“With friends like these…” Is Syria seeing a spill over from Iraq?
On 24 April 2012, Abdel-Ghani Jawhar, head of Fatah-al-Islam, Lebanon’s most wanted militant Islamist terrorist, was reportedly killed assisting the Syrian rebels in Qusayr, close to the embattled city of Homs. Jawhar allegedly detonated himself accidentally whilst preparing an explosive device for the rebel groups to be used against the Syrian Army, raising questions about who is training the rebels in their armed struggle. Authorities believed Jawhar arrived in Qusayr in mid April, along with a group of 30 Lebanese fighters who called themselves mujahedeen seeking to help fellow Muslims under attack by the Syrian regime. Jawhar, who was wanted by Lebanese authorities for masterminding multiple bomb attacks against U.N. security forces in Lebanon, was an expert bomb-maker and had been implicated in over 20 other unsolved cases.

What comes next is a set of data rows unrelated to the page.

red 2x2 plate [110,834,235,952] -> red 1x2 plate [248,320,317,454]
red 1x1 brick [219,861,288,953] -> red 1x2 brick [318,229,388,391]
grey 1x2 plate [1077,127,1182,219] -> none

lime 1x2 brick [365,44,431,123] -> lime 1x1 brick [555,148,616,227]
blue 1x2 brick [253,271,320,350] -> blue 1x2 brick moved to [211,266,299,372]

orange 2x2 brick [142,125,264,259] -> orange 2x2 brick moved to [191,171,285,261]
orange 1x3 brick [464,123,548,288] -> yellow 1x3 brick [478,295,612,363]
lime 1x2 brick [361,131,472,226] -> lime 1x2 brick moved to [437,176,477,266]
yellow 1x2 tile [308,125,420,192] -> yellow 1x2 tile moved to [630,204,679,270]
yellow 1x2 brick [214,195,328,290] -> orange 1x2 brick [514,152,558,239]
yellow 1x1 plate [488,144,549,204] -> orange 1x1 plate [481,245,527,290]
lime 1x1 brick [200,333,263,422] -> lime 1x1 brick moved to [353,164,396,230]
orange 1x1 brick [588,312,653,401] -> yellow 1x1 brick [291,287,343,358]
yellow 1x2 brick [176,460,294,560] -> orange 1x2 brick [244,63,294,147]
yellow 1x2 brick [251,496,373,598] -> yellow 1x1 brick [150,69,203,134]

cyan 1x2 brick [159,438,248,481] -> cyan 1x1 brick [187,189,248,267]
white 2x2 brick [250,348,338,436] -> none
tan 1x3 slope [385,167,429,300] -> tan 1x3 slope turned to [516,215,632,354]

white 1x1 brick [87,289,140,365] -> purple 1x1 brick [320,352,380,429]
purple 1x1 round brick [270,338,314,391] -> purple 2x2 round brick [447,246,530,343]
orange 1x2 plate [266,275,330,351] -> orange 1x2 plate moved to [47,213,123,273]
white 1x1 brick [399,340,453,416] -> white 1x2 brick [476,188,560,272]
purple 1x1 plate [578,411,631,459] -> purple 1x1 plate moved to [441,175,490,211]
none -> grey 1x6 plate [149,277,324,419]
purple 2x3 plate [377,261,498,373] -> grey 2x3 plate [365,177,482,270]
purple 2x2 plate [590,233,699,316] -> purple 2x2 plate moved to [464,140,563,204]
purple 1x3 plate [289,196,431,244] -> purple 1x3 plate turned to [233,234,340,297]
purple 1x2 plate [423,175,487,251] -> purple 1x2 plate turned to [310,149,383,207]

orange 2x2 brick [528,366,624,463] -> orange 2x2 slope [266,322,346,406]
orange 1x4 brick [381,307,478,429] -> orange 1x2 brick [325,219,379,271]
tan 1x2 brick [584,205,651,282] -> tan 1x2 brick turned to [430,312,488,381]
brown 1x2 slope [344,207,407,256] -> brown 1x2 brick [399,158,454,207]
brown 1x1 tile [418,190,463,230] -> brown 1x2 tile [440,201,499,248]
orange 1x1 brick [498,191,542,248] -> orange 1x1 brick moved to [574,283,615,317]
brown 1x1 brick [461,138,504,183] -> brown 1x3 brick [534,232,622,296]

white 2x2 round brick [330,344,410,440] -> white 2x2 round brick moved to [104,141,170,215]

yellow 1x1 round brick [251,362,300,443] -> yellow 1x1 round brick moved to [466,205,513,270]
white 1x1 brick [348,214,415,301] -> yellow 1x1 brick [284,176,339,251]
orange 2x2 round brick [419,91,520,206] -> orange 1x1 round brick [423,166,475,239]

Attacks against Syrian forces have become increasingly sophisticated in recent months. The al-Nusra Front to Protect the Levant, a previously unknown Syrian-based Sunni Islamist group founded in January 2011, have claimed responsibility for several suicide bombing attacks. It is unclear however if Jawhar had a direct influence on training the perpetrators of the attacks, but Syrian authorities are fearful that if the likes of militants like Jawhar are training the rebels, the attacks will become even more deadly.